You Don’t Mess with the Zohan
Stirring the Pot With the Comedy Stick

Judging from the audience’s reaction, a niche market still exists for scripts that aspire to raise bathroom and sexual humor to the status of classical literature and for films that elicit guffaws and giggles from adult men (and women) with even the most ridiculous and even unbelievable sight gags and characterizations. The genre ran rampant during the ’90s, but despite the critics’ prediction that it would be short-lived, “it ain’t dead yet!” Am I the only one wondering why skilled writers and actors like Adam Sandler, Will Ferrell, Robert Smigel, Judd Apatow, and Jack Black can make a “good” living creating movies with characters whose mental ages would require an adult chaperone to buy the theater tickets? Maybe not… perhaps these films serve a purpose as mental vacations from the world of adult responsibility.

You Don’t Mess with the Zohan follows the transformation of Zohan, an Israeli Mosad agent who dreams of leaving his life as a counter-terrorism agent for the mundane, normal life of being a hairdresser.
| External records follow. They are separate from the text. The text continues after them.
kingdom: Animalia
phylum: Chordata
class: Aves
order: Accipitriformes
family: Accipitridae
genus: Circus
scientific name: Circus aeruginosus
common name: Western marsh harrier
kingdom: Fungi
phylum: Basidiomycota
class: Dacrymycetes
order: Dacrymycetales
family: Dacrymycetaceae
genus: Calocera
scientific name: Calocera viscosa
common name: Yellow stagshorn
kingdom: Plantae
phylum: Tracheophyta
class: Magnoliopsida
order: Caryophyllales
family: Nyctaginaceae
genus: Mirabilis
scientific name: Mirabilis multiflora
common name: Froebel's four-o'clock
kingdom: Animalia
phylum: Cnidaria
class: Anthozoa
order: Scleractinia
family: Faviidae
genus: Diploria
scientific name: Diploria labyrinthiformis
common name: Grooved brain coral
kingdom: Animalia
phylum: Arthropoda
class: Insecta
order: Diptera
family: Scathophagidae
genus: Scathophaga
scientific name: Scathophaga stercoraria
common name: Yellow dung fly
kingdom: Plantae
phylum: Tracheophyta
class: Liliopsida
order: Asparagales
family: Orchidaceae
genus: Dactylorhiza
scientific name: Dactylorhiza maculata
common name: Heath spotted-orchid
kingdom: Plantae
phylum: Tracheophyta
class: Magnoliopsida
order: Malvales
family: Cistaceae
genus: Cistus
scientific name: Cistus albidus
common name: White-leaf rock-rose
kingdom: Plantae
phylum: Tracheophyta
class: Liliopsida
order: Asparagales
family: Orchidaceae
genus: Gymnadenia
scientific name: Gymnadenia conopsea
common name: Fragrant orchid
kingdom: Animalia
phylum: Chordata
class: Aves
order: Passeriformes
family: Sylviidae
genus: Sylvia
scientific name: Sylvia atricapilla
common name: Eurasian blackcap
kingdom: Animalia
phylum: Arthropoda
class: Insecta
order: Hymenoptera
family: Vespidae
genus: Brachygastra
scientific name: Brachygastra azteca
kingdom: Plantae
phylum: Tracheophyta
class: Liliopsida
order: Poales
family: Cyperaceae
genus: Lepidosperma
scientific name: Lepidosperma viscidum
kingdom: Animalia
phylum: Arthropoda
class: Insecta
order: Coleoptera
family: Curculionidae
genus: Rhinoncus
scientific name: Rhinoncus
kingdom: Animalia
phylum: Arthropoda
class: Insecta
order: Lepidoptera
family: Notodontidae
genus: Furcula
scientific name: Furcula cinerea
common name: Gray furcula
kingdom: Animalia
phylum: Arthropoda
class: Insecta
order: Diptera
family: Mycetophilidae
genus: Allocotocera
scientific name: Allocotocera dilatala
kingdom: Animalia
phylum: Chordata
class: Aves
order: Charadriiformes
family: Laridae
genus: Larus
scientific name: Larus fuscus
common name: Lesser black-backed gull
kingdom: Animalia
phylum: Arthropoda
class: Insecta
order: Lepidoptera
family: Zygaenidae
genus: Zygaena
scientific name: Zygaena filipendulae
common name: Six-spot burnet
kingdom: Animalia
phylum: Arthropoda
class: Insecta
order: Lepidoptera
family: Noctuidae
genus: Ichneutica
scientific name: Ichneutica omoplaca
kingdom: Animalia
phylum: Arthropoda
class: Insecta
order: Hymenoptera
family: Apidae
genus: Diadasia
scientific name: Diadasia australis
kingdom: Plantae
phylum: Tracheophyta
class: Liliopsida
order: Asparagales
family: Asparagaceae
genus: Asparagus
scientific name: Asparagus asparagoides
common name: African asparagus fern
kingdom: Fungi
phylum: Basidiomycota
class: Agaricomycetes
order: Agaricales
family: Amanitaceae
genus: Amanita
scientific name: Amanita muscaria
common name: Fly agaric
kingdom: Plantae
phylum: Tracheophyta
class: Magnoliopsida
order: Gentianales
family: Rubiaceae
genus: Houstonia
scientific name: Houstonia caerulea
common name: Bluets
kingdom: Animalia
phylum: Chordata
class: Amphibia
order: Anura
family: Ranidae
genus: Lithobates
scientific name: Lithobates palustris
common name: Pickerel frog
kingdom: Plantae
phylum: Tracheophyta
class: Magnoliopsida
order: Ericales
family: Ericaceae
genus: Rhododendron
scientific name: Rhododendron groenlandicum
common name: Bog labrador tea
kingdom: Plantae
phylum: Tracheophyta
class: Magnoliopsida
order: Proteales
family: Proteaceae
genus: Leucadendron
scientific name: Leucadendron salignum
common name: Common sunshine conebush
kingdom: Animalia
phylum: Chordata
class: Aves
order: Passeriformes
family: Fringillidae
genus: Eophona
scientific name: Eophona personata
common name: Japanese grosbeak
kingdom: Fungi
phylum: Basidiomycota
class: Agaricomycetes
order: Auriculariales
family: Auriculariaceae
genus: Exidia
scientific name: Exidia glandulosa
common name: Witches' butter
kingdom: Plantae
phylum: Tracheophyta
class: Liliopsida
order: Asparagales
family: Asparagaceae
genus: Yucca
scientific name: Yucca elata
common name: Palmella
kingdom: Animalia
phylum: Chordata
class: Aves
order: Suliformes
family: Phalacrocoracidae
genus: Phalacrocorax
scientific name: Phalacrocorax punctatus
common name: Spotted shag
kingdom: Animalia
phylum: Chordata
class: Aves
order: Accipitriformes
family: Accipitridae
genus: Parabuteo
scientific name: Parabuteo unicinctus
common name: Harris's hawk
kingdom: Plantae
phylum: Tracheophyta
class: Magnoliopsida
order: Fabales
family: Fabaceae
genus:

After faking his own death, Zohan flees to New York and buries himself in a middle-eastern neighborhood where the Israelis live on one side of the street and the Palestinians live on the other (Yuk, yuk!).

Adam Sandler as the titular character in You Don't Mess With The Zohan

After discovering that Paul Mitchell is not going to employ an unknown haircutter, it looks as if Zohan will have to take the job that every other middle-eastern immigrant man has available—working in an electronics store (Guffaw!). To prevent himself from sinking into this discouraging fate, Zohan crosses the street and works free in a Palestinian salon until he proves his skills in hairstyling and drawing customers. The methods by which he proves his skills provide the basis (or, perhaps, baseness) of the sick—and yes, sometimes genuinely funny—humor. But Zohan’s life becomes more complicated when he is recognized by the terrorist who thought he had killed Zohan comes to seek him out and finish the job.

There are several aspect of You Don’t Mess with the Zohan that I actually really like. The cast is amazing: John Turturro skillfully portrays the madcap and maniacal Phantom who is out to kill Zohan. Rob Schneider plays a great comic foil, Salim, and Kevin Nealon provides perhaps the most sympathetic role as “Kevin,” whose perpetual embarrassment over his mother’s sexuality and promiscuity with Zohan. I also have to admit that I really like Adam Sandler with a beard and shaggy haircut, in addition to a beefy (but not completely buff) physique.

Another interesting and pleasant surprise is the casting of the women who parade through the hair salon and are caught in the irresistible web of the Zohan’s attraction. Instead of a female spider who mates and kills, the spider is male and “slays” all the females with the intimacy they have missed as widows. Director Dennis Dugan ingeniously employs many of the grande dames of ’60s, ’70s, and ’80s television—Charlotte Rae, Lainie Kazan, Helen Siff, and Cynthia Frost to name a few. Oh, and Dugan gets himself in the film as the “homeless guy.”

As a whole, for a silly movie, Sandler is not quite as dopey as he has been in movies such as Happy Gilmore and The Waterboy. However, he is not the sweet character that I enjoyed in 50 First Dates. The unfortunate detractors are Sandler’s insistence on hardly taking a step without a pelvic thrust, and walking around with at least five pairs of socks in his shorts. It’s just too much to watch for over an hour… well, even thirty minutes!

The underlying story of You Don’t Mess with the Zohan is the ridiculous way Americans have become so post-9/11-terrorist-phobic that every person of middle-eastern extraction is painted with the same broad brush. At one point in the movie, someone asks, “Why don’t they like you?” to which the response is, “Because they think we are you!” I have read reviews by people who are up-in-arms over the perceived anti-Semitism and perceived anti-Arabic content of the film; yet the whole point of the movie is how fundamentally stupid discrimination has gotten, and how the image of America as a melting pot is replaced by the American pot calling all the kettles black. While most certainly comedic, the film is far from vapid; Zohan provides plenty of thought and conversation fodder, the value of which leads me to believe that Sandler’s film successfully (if comically) made its point.

You Don’t Mess with the Zohan is rated PG-13 “for crude and sexual content throughout, language and nudity.” As I’ve said before, I don’t think that children already trying to deal with raging hormones really need to see this movie. The rating applies to the crude and sexual content throughout, with the language and nudity merely tagalongs. As a parent, I wouldn’t want to have to explain what is going on and/or what some of the crude language means. The majority of the audience with which I viewed Zohan was over 18, and I suppose that if people that age and older really want to be twelve again, there’s nothing stopping them.

Courtesy of a local publicist, Kathy attended a promotional screening of You Don’t Mess with the Zohan.